## Information
____________________

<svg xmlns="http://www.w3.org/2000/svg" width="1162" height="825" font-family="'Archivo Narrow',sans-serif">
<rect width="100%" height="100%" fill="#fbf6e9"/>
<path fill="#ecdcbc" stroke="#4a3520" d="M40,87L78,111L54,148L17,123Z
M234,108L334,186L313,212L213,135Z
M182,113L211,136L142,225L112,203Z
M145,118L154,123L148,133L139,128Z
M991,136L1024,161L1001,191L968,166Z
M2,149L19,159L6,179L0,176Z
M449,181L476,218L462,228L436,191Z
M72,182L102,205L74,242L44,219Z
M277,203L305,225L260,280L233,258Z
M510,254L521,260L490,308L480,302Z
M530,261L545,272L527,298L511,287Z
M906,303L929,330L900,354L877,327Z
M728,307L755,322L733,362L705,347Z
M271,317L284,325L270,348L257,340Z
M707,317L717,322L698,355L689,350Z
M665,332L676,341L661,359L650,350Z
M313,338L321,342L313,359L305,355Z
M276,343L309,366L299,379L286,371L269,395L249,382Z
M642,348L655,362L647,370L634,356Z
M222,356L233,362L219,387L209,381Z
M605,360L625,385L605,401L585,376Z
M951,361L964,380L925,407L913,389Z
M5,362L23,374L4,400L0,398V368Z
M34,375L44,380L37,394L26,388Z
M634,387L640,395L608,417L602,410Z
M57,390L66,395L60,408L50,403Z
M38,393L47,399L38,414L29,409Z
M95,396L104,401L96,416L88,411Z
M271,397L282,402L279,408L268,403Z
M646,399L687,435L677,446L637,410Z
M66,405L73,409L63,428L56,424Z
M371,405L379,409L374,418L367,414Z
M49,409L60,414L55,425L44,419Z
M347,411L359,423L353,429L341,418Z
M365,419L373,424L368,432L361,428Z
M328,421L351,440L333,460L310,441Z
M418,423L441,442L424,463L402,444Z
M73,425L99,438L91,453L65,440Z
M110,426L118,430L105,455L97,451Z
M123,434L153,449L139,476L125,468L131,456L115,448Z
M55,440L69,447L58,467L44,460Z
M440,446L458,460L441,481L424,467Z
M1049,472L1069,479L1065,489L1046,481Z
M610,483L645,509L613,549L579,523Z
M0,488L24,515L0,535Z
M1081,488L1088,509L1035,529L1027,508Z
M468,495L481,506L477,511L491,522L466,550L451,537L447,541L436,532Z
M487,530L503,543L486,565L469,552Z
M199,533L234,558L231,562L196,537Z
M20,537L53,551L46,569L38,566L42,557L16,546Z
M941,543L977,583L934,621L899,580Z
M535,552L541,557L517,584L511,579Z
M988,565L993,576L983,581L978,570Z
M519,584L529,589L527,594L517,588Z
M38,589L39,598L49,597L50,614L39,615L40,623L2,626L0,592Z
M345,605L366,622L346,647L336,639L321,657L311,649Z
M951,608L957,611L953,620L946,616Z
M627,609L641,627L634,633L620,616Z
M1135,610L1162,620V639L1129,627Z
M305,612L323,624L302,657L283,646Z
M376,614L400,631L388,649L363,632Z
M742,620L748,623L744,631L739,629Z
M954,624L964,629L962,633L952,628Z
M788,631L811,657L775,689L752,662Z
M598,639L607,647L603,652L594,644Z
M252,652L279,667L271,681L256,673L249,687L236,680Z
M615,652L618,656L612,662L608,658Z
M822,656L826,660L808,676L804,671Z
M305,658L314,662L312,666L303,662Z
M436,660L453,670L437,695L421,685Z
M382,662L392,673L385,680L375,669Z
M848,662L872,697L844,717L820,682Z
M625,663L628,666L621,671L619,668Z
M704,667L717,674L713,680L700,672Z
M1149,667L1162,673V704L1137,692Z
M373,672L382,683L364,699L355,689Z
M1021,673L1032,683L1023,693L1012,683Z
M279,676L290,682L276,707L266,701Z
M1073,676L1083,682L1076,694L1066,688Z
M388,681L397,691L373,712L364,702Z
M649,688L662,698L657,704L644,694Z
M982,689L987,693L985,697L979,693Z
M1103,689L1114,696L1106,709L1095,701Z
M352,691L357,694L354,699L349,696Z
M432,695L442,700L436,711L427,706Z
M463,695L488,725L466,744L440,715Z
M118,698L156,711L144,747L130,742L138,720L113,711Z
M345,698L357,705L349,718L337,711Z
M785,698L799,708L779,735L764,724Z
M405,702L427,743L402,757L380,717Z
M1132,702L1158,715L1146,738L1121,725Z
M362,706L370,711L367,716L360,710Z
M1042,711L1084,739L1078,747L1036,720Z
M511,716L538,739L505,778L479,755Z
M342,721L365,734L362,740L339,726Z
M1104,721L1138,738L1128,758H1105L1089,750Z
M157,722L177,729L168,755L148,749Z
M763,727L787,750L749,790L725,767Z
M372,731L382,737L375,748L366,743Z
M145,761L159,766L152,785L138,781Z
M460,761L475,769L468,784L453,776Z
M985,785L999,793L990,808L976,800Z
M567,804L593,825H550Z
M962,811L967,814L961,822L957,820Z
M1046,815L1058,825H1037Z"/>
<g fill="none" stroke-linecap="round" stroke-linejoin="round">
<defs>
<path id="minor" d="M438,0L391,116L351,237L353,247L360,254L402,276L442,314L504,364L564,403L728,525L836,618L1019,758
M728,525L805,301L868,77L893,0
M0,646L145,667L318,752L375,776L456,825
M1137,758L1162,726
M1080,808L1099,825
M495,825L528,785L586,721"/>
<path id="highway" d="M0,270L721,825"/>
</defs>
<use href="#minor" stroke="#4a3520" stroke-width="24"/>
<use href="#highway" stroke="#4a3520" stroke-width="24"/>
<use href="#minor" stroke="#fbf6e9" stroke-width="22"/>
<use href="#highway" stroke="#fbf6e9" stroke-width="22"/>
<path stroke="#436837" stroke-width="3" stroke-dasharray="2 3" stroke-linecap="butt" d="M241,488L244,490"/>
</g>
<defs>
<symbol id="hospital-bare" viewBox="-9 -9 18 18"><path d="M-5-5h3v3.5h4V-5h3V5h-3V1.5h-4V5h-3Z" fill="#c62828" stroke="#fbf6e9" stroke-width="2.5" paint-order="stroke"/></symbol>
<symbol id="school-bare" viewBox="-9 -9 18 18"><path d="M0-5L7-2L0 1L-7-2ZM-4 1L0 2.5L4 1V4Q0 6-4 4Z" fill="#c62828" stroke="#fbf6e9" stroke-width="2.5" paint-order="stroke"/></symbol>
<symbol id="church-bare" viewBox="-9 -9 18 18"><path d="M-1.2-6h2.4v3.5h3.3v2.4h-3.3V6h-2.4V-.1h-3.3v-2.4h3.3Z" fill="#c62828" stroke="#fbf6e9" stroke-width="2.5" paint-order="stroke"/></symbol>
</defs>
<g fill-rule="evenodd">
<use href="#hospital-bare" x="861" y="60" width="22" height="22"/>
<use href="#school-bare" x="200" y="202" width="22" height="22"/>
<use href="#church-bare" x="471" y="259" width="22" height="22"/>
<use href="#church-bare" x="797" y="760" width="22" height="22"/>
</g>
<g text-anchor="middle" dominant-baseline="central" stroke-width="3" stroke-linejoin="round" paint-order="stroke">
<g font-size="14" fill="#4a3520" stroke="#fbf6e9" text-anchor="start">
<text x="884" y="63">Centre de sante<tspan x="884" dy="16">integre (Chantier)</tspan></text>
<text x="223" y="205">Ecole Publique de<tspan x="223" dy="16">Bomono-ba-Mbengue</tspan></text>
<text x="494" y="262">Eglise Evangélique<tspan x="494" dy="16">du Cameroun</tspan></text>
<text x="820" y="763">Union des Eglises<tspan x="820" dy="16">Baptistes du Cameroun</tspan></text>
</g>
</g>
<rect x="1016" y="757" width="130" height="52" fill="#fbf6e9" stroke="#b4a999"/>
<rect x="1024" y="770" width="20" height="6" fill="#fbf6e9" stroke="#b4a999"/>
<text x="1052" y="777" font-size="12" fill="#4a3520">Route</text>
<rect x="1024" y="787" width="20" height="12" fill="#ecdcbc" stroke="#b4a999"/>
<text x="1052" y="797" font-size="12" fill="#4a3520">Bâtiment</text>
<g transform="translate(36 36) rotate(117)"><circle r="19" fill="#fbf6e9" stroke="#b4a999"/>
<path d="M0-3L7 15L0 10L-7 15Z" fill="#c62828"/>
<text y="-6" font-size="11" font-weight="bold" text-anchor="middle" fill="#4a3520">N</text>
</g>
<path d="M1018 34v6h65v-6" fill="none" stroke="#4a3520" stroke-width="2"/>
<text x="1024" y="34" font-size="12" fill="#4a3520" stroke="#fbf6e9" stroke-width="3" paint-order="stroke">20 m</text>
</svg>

____________________

Wherever a line above includes the string "symbol", count it; give only the final tally.

## Answer to the exercise
3